:: REQUIRED ACTION A ::
In the passage on hip surgery for FAI, what did the "trochanteric flip osteotomy" described by Ganz et al preserve?
:: REQUIRED ACTION B ::
List every aim that the passage on hip surgery for FAI gives for the purpose of surgery.
:: REQUIRED ACTION C ::
In the passage on hip surgery for FAI, switch "arthroscopic" to "endoscopic" and write out the part from "Prior to the" up to and including "have been described.".

:: TEXT UNDER STUDY ::

##############################

Prior to the development of more advanced hip joint surgery techniques, athletes with ‘FAI’ would have lived and performed within the confines of their symptoms. They simply would have avoided movements that created hip joint pain, and if this proved too difficult to avoid, they simply would have ceased to compete.

In this current day, advancements in not only diagnosis but also both open and arthroscopic hip joint surgery have allowed simple management of these conditions. Therefore surgery is often recommended for the young athlete with FAI. The purpose of surgery is to remove the mechanical block of the proximal femur against the acetabulum and to also address any associated labral pathology and articular damage. Open and closed arthroscopic techniques have been described.

Before 2001, direct access into the hip joint was very difficult due to the risk of avascular necrosis. Therefore most hip joint impingements were managed with labral debridement and/or labral reattachment. In 2001, Ganz et al described a surgical technique that involved surgical dislocation with a ‘trochanteric flip osteotomy’ that preserved the blood flow to the femoral head⁽²⁹⁾. This avoided the serious side effect of avascular necrosis of the femoral head associated with hip joint dislocation procedures. This technique led to better identification of FAI as a genuine hip joint pathology, and correcting this surgically was now possible.

##############################

:: DATA FOR ANALYSIS ::
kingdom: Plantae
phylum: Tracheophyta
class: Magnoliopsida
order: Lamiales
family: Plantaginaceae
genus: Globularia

##############################

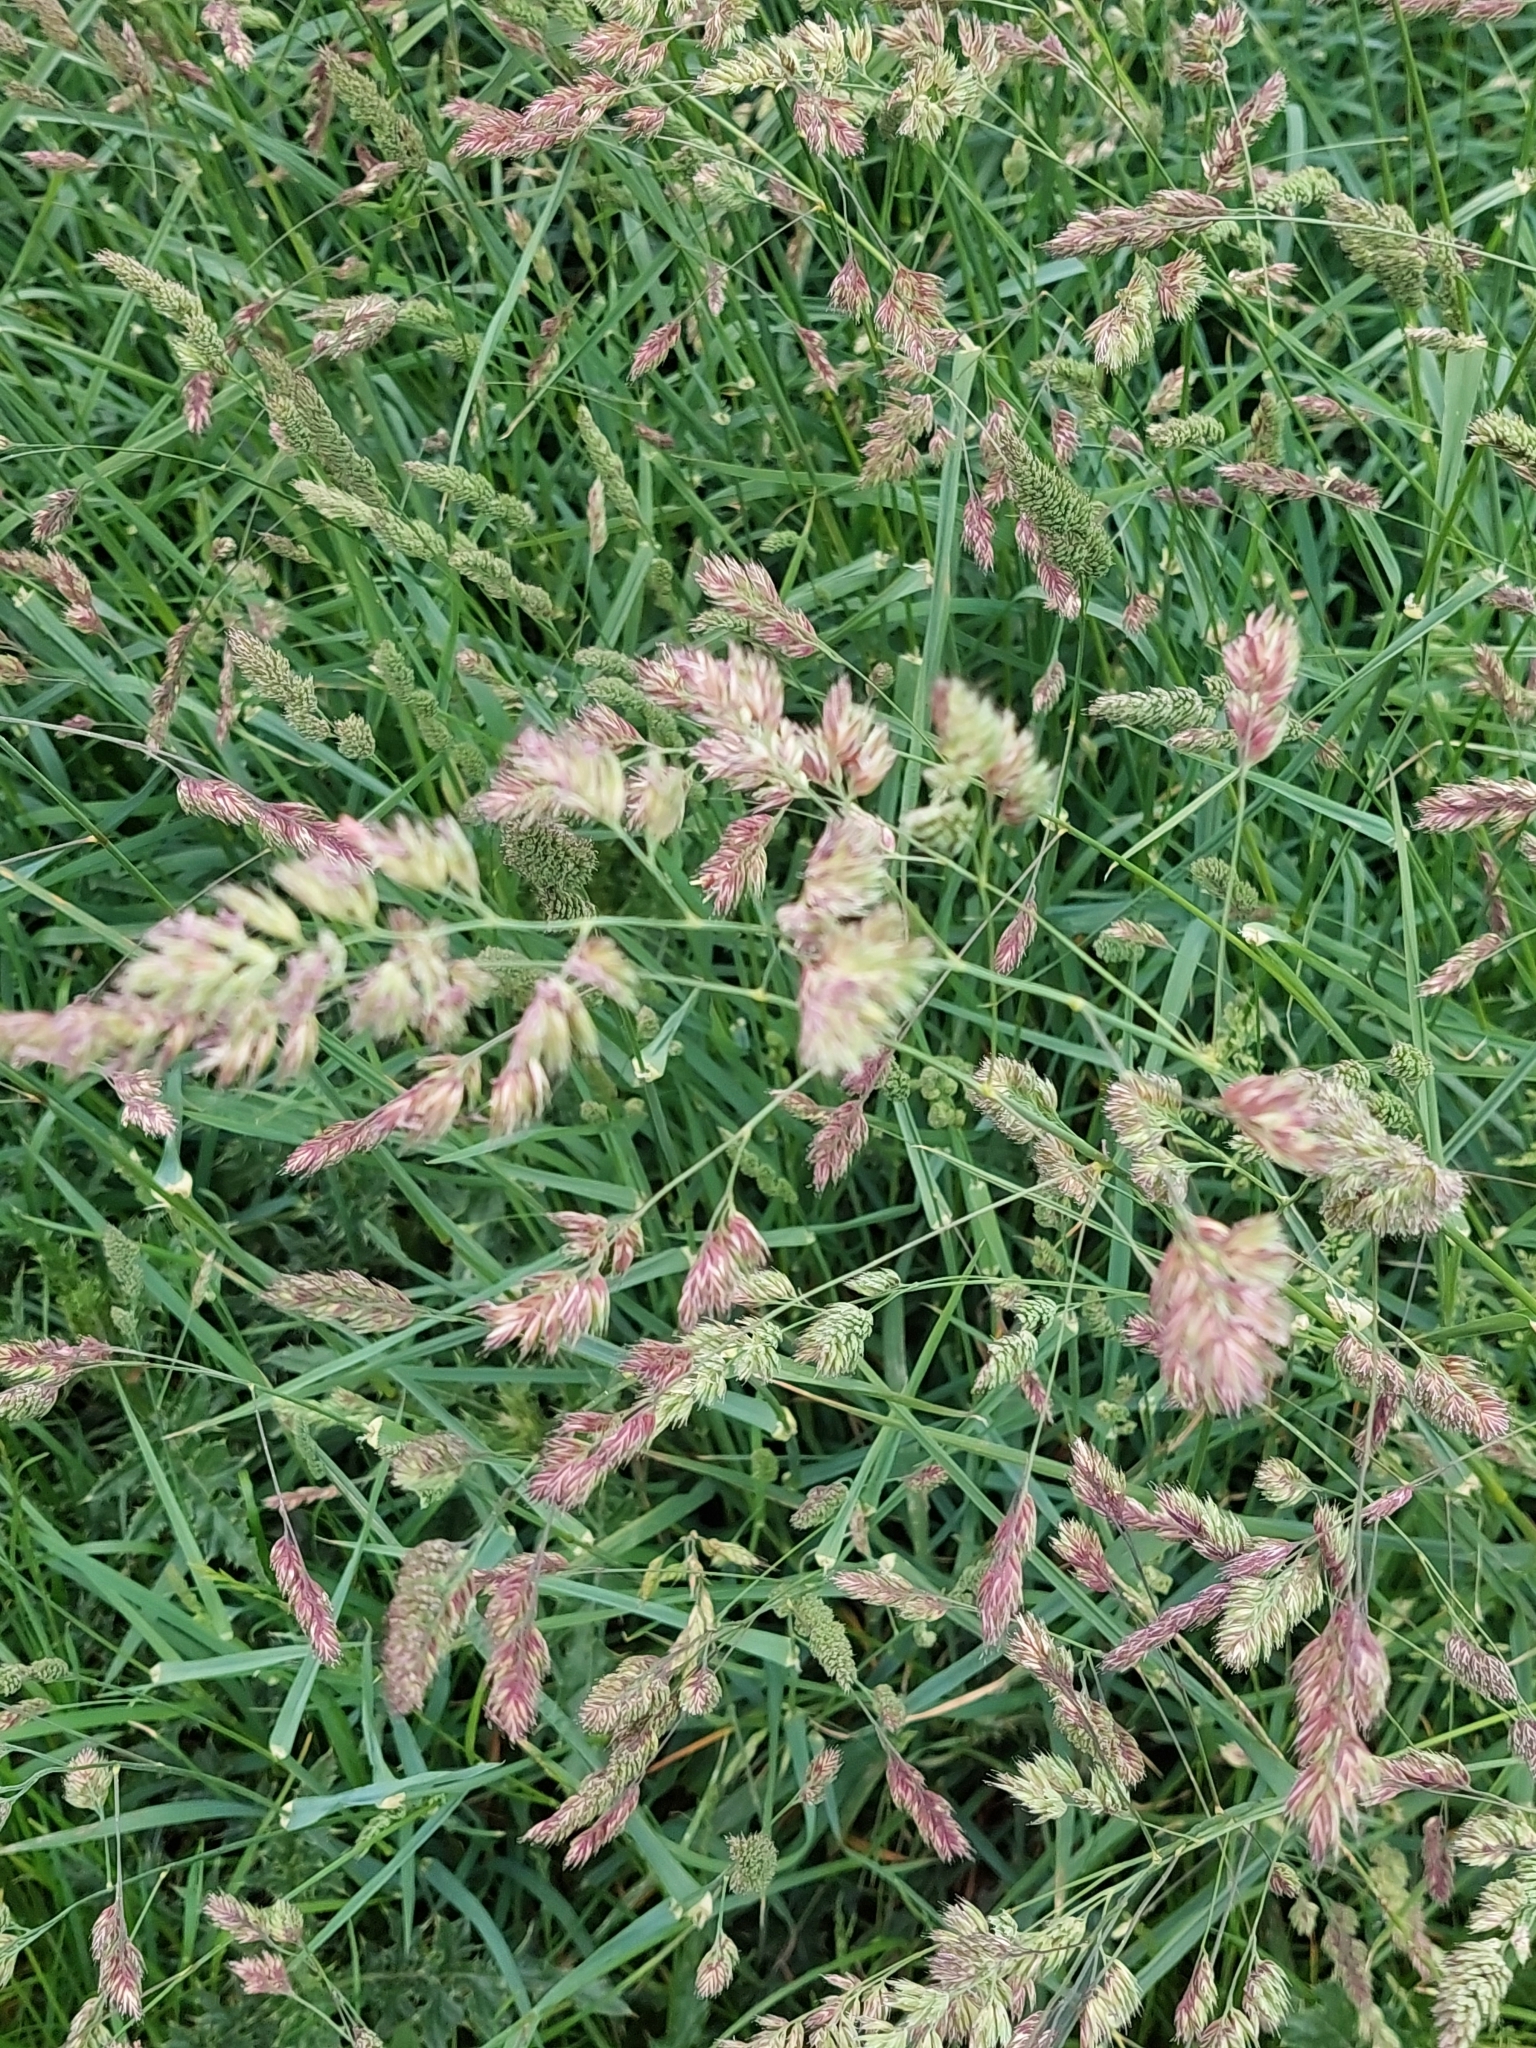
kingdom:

##############################

:: EXERCISE RESULT A ::
It preserved the blood flow to the femoral head.

:: EXERCISE RESULT B ::
- To remove the mechanical block of the proximal femur against the acetabulum
- To address any associated labral pathology
- To address articular damage

:: EXERCISE RESULT C ::
Prior to the development of more advanced hip joint surgery techniques, athletes with ‘FAI’ would have lived and performed within the confines of their symptoms. They simply would have avoided movements that created hip joint pain, and if this proved too difficult to avoid, they simply would have ceased to compete.

In this current day, advancements in not only diagnosis but also both open and endoscopic hip joint surgery have allowed simple management of these conditions. Therefore surgery is often recommended for the young athlete with FAI. The purpose of surgery is to remove the mechanical block of the proximal femur against the acetabulum and to also address any associated labral pathology and articular damage. Open and closed endoscopic techniques have been described.